[SUPPLIED PASSAGE Boundary: Start]

Once installed, I tried the usual hopeful test: remove the CDs and try starting the app. And it worked. Yeah, no copy protection! Haven't had that experience since, um... Dungeon Lords. Okay, not a good point of reference.

The only stability problem I've observed is that the app likes to crash when reloading a save -- something you'll be doing frequently.

The graphics look perfectly acceptable. There was no revolting bloom or HDR to disable -- I find HDR looks horrendous everywhere I've seen it, from games to the security cameras I have to deal with every day. I'll take FSAA over bloom/HDR any day. Sadly, this game does not appear to support antialiasing, though I haven't poked around the INI files, nor have I tried forcing it on through the control panel.

The main character looks fine, but that's only to be expected. Female avatars always get more loving attention in the modeling, texturing, animation, etc. Some of the baddies you'll fighting (various flavors of scrawny, bald "renegades", for example), however, could use more polys in the shoulders and elbows.

Rest assured, though, this game delivers on the two main reasons to buy a fantasy cRPG... Elf Boobies! And in a tight, white shirt! Well okay, so that's really three reasons, but still... Oh, and judging from the associated FMV, it looks like this is one elf that likes to sleep half monty when camping out, and I don't mean gratuitous nipplage. You think she'd at least roll up in a blanket.

Oh, and what's with the Wacko Jacko look? Can't someone give the poor girl a second glove?

Visually, this looks like a typical adventure game. Indeed, camera angles are fixed in town and certain other locations, where your character runs back and forth across the screen. Angles also change randomly. For me, this made navigating the first town infuriating. I hate towns. Especially large towns. Most especially hard to navigate, confusing, unmapped towns. Maybe that's because I've been replaying Daggerfall lately, but I'm sick of running back and forth across the same bloody areas. This game has signs around town -- click on them and instantly teleport to one of several key points in town. But to get to all locations, you'll have to learn the proper sequence of camera angles to click through to get to where you want to be. Really, it felt like wandering around in a maze.

The exterior world is top-down, move with the arrow keys. Trees, bushes, and rocks are solid. Can't walk through them. The limited option of only 8 directions of movement makes moving between them cumbersome. Walk under a large tree, and the canopy obscures whatever is blocking your path (probably an invisible wall, but it'd be nice to see what's there).

I expect people will be putting down the combat animations. I don't mind them, but then I have low standards (kinda hard not to be a CRPGer without maintaining low standards). Some of the animations are more than subtly ridiculous, like watching a bandit do a two-handed axe chop into your poor little elf, struggle to yank it free, and back-pedal, leaving the impression, "Oh crap, he killed my elf!" No, she only took a measely one point of damage. Then there's the wolves that charge in and go straight for the crotch. Yeowch.

There are times when you have followers along. Agavaen displays the usual CRPG magical power of being able to stuff 7 tents, 11 swords, 6 suits of armor, a bushel of magic runes, and innumerable potions into her pockets without any unsightly bulges. And your NPC followers as well. Yep, they disappear into your pockets (I hope that's where they hide), and pop back out again for combat.

[SUPPLIED PASSAGE Boundary: End]
[EXTRACTED MATERIAL Boundary: Start]

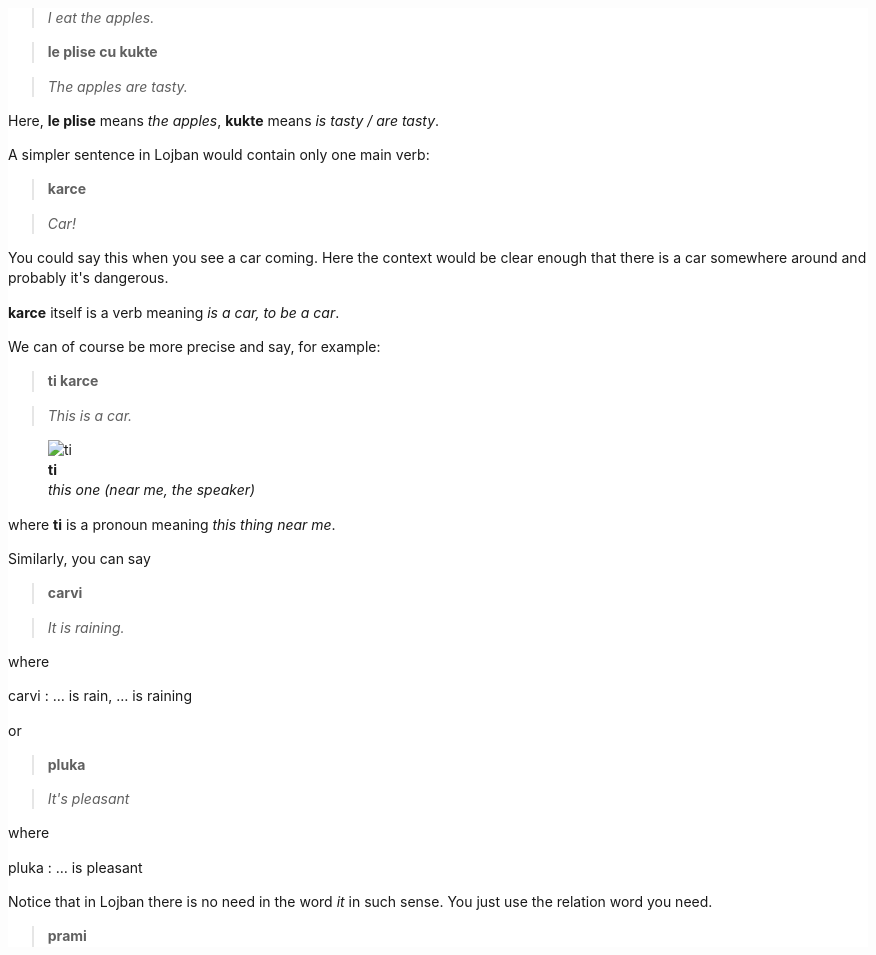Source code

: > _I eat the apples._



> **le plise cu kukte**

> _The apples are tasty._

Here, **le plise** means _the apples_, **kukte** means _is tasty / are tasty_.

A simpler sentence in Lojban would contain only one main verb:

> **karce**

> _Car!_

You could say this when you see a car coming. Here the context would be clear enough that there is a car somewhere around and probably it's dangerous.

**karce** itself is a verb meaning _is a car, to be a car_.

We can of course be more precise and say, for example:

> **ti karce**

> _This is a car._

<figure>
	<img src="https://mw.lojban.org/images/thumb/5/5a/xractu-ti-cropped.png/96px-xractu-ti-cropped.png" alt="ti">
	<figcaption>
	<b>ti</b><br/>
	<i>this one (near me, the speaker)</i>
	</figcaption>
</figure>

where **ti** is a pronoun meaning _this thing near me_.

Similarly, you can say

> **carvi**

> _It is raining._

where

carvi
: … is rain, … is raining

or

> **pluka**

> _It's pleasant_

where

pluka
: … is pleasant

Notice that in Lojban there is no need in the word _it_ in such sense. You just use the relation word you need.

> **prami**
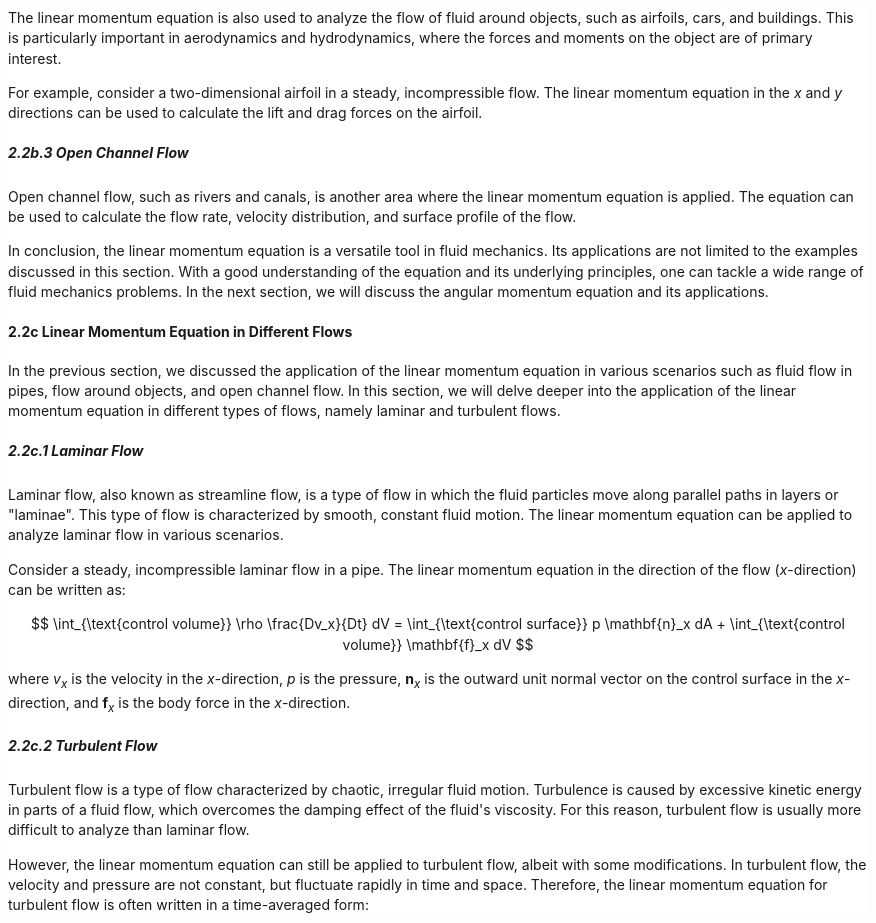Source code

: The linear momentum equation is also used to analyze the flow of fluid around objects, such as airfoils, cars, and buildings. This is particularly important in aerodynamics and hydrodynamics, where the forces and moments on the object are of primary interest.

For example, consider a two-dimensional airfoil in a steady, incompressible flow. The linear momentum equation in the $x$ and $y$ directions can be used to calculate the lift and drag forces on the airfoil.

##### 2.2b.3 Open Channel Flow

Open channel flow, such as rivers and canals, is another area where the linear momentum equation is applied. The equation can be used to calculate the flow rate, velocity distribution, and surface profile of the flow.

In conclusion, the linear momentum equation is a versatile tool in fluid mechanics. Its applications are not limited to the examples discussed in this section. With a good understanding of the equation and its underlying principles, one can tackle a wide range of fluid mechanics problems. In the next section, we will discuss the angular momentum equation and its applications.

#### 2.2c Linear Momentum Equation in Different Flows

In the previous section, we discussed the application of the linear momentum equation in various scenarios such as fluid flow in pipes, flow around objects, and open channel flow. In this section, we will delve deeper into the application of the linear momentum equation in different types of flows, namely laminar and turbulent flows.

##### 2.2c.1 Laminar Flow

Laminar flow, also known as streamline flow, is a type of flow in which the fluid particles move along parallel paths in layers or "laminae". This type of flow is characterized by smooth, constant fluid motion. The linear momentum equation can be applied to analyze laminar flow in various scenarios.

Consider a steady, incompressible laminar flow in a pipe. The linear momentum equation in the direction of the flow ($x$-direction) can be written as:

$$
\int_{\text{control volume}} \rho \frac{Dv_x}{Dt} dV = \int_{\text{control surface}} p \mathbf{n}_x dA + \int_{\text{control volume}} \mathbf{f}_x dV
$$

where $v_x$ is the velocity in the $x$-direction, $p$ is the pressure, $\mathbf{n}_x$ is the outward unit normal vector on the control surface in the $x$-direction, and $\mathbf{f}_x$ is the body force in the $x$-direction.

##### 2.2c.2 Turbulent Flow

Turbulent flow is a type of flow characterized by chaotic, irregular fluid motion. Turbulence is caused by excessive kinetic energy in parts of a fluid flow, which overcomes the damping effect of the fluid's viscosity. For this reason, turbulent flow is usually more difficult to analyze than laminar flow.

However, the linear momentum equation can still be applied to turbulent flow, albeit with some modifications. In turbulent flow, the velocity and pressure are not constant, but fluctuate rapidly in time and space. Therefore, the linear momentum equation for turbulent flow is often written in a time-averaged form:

[EXTRACTED MATERIAL Boundary: End]

**PROBLEM REQUIREMENTS**. Return the stretch of the game review from "The graphics look" through "shoulders and elbows." word for word.

**REPLY TO THE EXERCISE**.
The graphics look perfectly acceptable. There was no revolting bloom or HDR to disable -- I find HDR looks horrendous everywhere I've seen it, from games to the security cameras I have to deal with every day. I'll take FSAA over bloom/HDR any day. Sadly, this game does not appear to support antialiasing, though I haven't poked around the INI files, nor have I tried forcing it on through the control panel.

The main character looks fine, but that's only to be expected. Female avatars always get more loving attention in the modeling, texturing, animation, etc. Some of the baddies you'll fighting (various flavors of scrawny, bald "renegades", for example), however, could use more polys in the shoulders and elbows.